The method according to claim 1, which is a Si _1-X Ge _X thin film. 4. (a) By infrared ellipsometry,
(B) On the other hand, (b) On the other hand, a hypothetical impurity diffusion condition is input as a parameter to a process simulator capable of calculating an impurity concentration profile by giving manufacturing conditions of a semiconductor device, The hypothetical impurity concentration profile is calculated, and (c) the optical information Δ and Ψ predicted to be obtained when the sample having the hypothetical impurity concentration profile is measured by infrared ellipsometry is used to calculate the impurity concentration and the complex refractive index. The calculation is performed by referring to the database in which the relationships are accumulated, and (d) the optical information obtained by the process simulator is changed by fitting the impurity diffusion conditions input to the process simulator until the optical information obtained by the measurement is matched.
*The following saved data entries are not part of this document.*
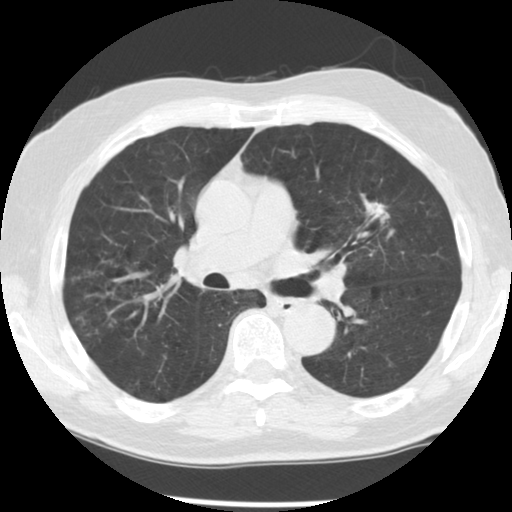
Low-dose screening chest CT, one axial slice; position 75 of 131 along the scan axis; reconstruction kernel STANDARD; lung window (W 1500 / L -600 HU); 2.5 mm slice thickness; 512 × 512 image matrix, field of view 330 × 330 mm.
Annotated regions visible in this slice (manually delineated by an expert):
- lesion 1 (tumor, upper lobe of left lung): bounding box [x1, y1, x2, y2] px = [372, 203, 390, 223]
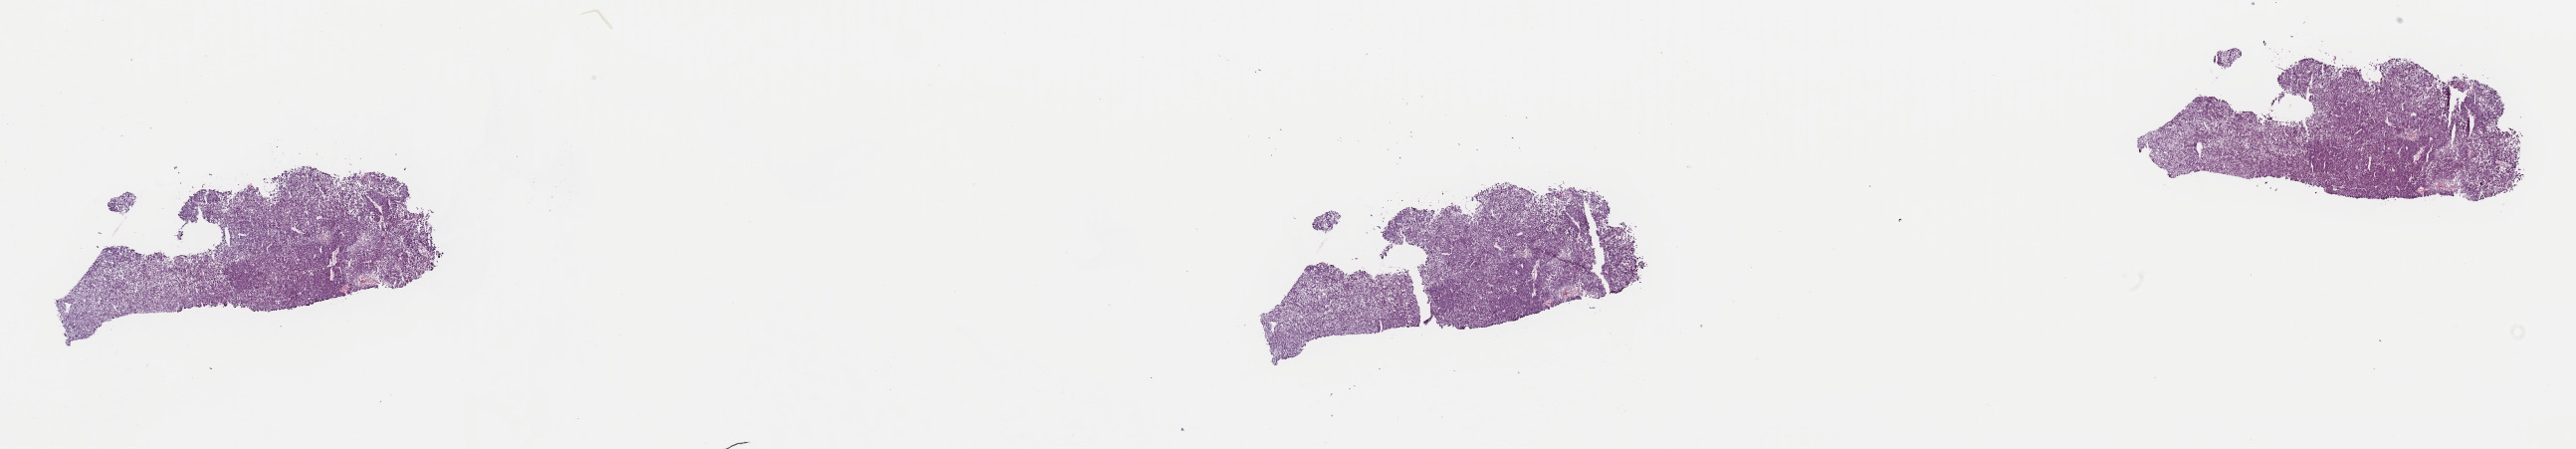
Whole-slide histology image, H&E-stained — shown as a low-resolution overview of the whole scanned area (about 40.9 x 7.1 mm). Frozen section. Sample: primary tumour, liver. Male, age 64 years at initial diagnosis. Histologic grade: G3 (poorly differentiated). Pathologist review of this section (percent, as recorded): tumour cells 93%, tumour nuclei 95%, normal cells 0%, stromal cells 5%, necrosis 2%. Infiltration values recorded for this section: lymphocyte infiltration 3%, monocyte infiltration 0%, neutrophil infiltration 0%.
- AJCC pathologic stage: I (7th edition)
- diagnosis: Hepatocellular carcinoma, NOS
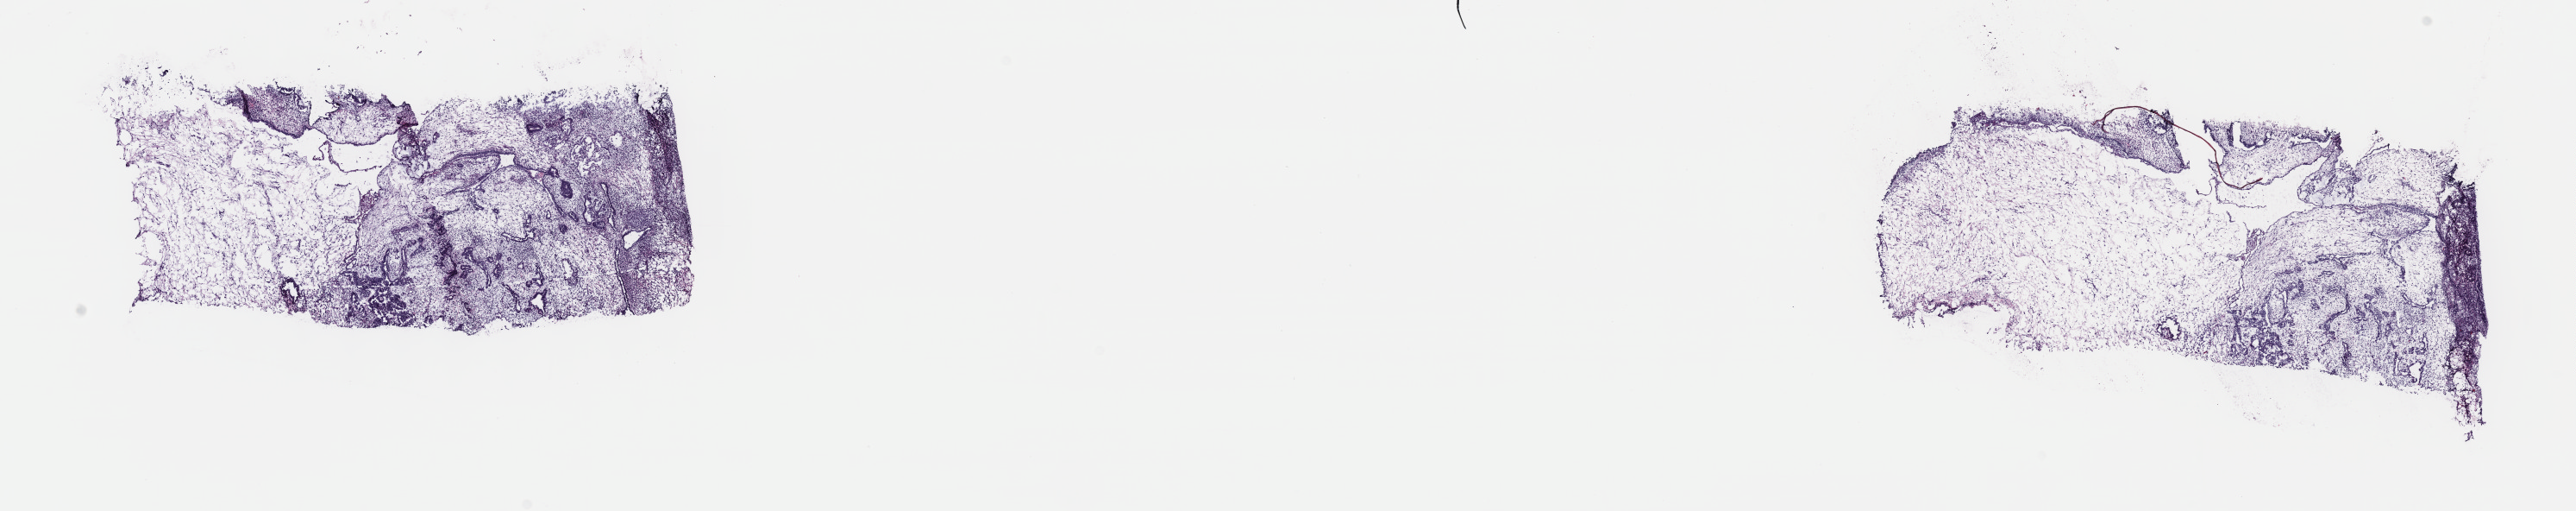
Whole-slide histology image, H&E-stained, shown as a low-resolution overview of the whole scanned area (about 24.2 x 4.8 mm, acquisition: 40x scan), frozen section from the top of the tissue portion, testis, primary tumour sample. Male patient; age at initial diagnosis 23 years. Slide review estimates, as recorded: tumour cells 60%, tumour nuclei 85%, normal cells 0%, stromal cells 40%, necrosis 0%. Infiltration values recorded for this section: lymphocyte infiltration 0%, monocyte infiltration 0%, neutrophil infiltration 0%.
Laterality: right. Diagnosis: Teratoma, malignant, NOS. AJCC pathologic stage: I (7th edition).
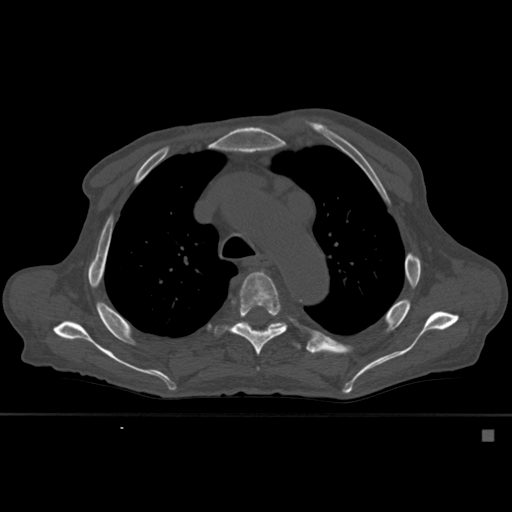
CT including the spine, one axial slice. Slice 401 of 527 in the series (ordered by position). Bone window (W 1800 / L 400 HU). 1.5 mm slice thickness. 512 × 512 image matrix, field of view 373 × 373 mm. Patient: male, 78 years. Case-level facts recorded for this patient, not image findings: primary cancer: prostate.
Annotated regions visible in this slice (semi-automatic segmentation, software-assisted and operator-edited):
- T5 vertebra: bounding box (x1, y1, x2, y2) in pixels: (231, 271, 288, 356)
- T6 vertebra: (272, 325, 301, 350)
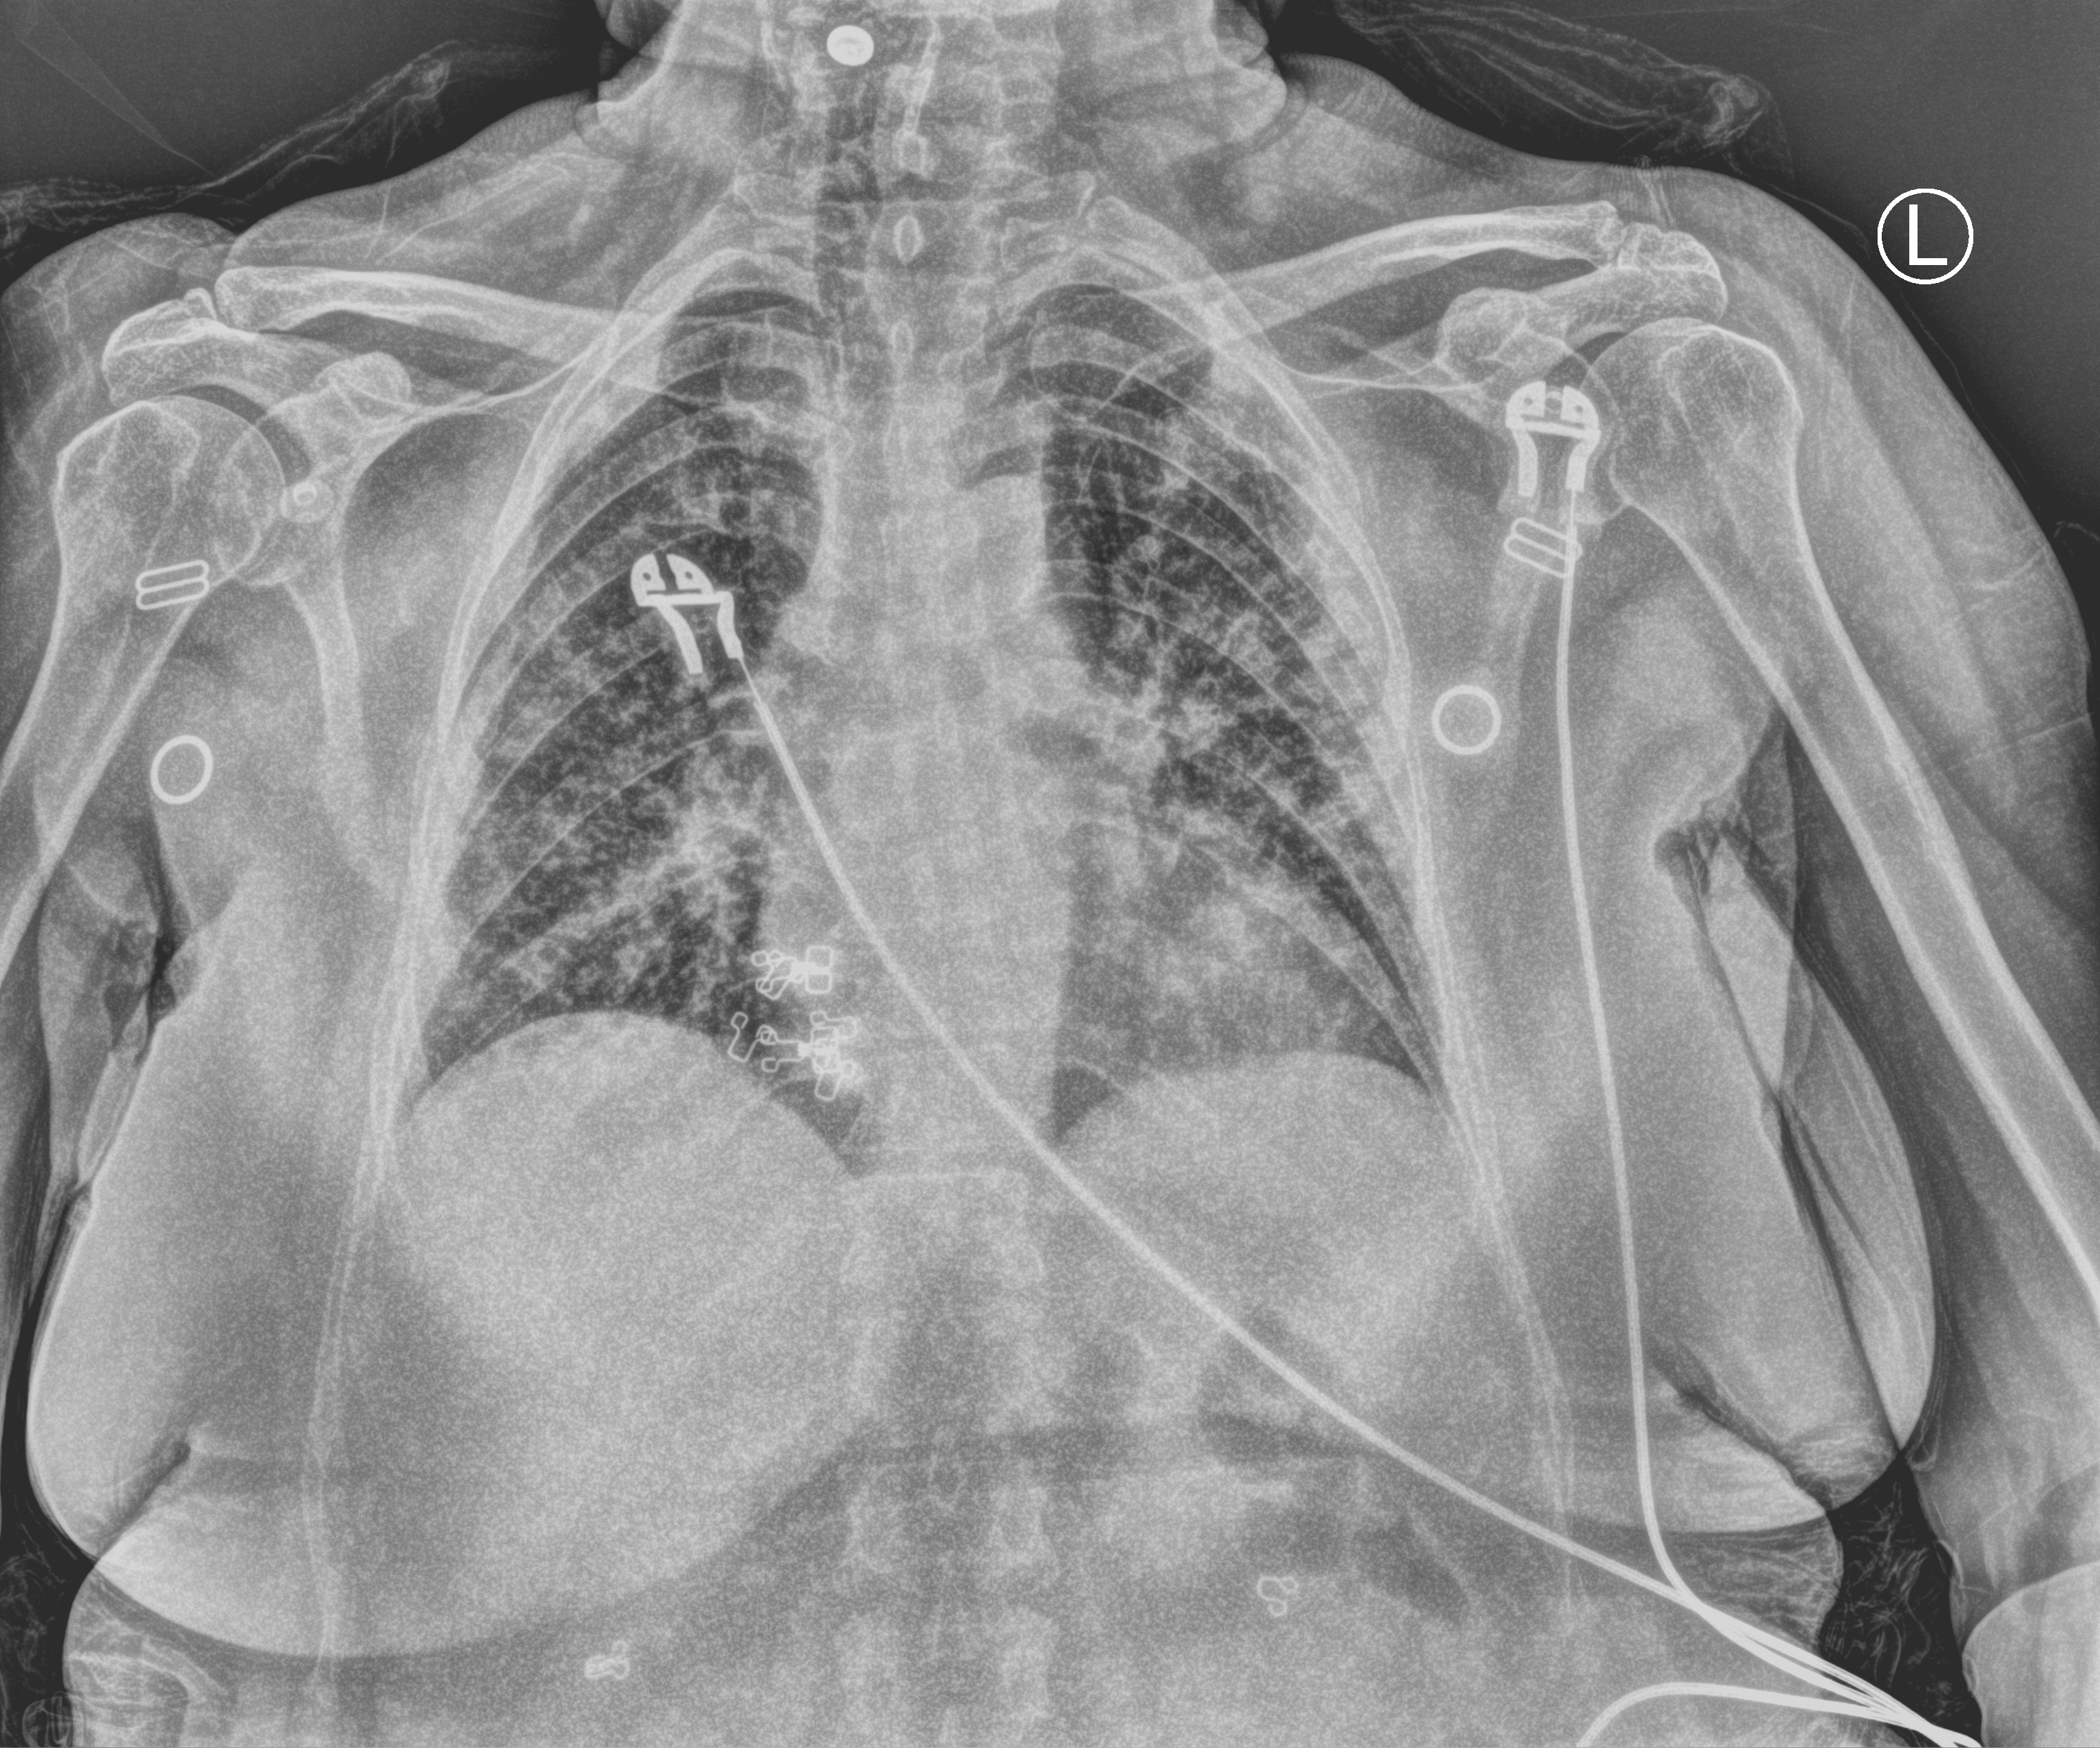
Bedside chest radiograph (computed radiography), anteroposterior (AP) projection. Female patient hospitalised with COVID-19, age 60–74 years.
From the hospital-stay record, not from the radiograph (when in the stay this image was taken is not recorded): COPD (admission record): no; mechanically ventilated during this hospital stay: no.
Process Simulator Obtained by Impurity Diffusion Conditions When the Values of the Same Match The impurity concentration profile, characterized in that be regarded as semiconductor impurity concentration profile of obtaining, measuring method of a semiconductor impurity concentration profile. 5. The method according to claim 4, wherein the impurity diffusion conditions are temperature and time. 6. The method according to claim 4, wherein the temperature and time for diffusing the impurities of the semiconductor whose impurity concentration profile is to be determined are input to the process simulator as initial values of the parameters.